Stanford Goes Hands-On with Rodins
Stanford University surgeon Dr. James Chang is fascinated by Rodin’s hands. He has developed and is teaching a course titled “Surgical Anatomy of the Hand: From Rodin to Reconstruction” in which he combines 3D scans of the sculpture with medical imaging of human bones, nerves, and blood vessels. Currently Stanford’s Iris and B. Gerald Cantor Center for the Arts is featuring a collaboration between Dr. Chang and its Curator of European Art, Bernard Barryte. Inside Rodin’s Hands: Art, Technology, and Surgery, on view at the museum until August 3, explores Rodin’s hands as art and as science.

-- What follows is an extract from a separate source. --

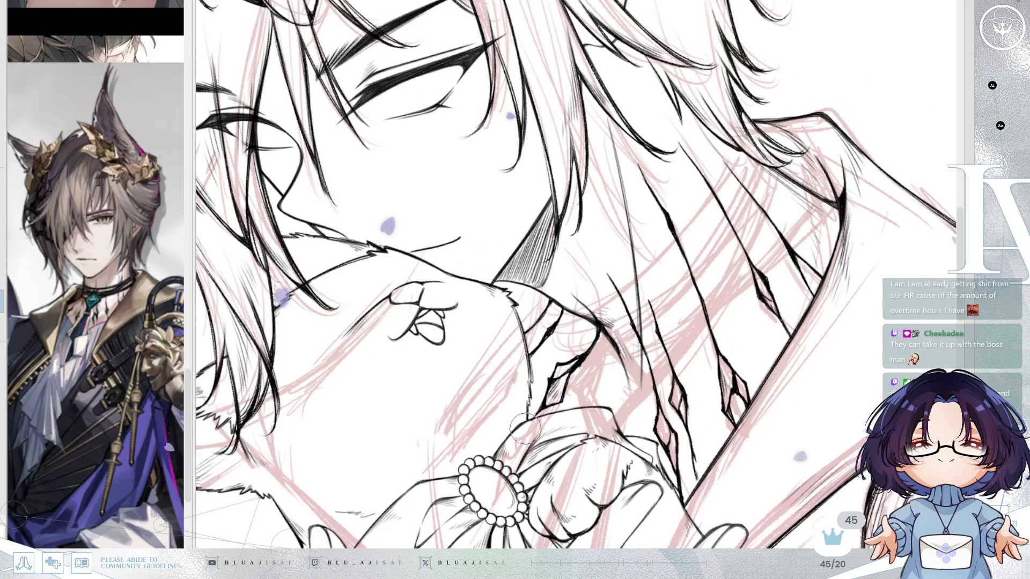
{"action": "key", "text": "minus"}
{"action": "key", "text": "minus"}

In the exhibition Chang and his students describe the medical conditions that inform each of the hands. Rodin was fascinated by the expressive capacity of hands and he often exhibited them apart from the rest of the body. Although art scholars have long been interested in the medical issues of some of Rodin’s hands, this is the fist exhibition to address them from a medical point of view and using modern technology. The Rodin artworks are complemented by photographs of patients’ hands who have various conditions ranging from ganglion cysts to thumb amputation to fractures, and by medical texts and illustrations from the 16th to 19th centuries. The exhibition also uses today’s digital technology to further reveal the information in the sculpture.
“I wanted to participate in this exhibition for the same reason I introduced Rodin into my seminar: to get students in the humanities excited about the sciences, and to get doctors to step out of the hospital to appreciate art,” Chang says. “I have found that artists and surgeons appreciate human anatomy with equal passion.”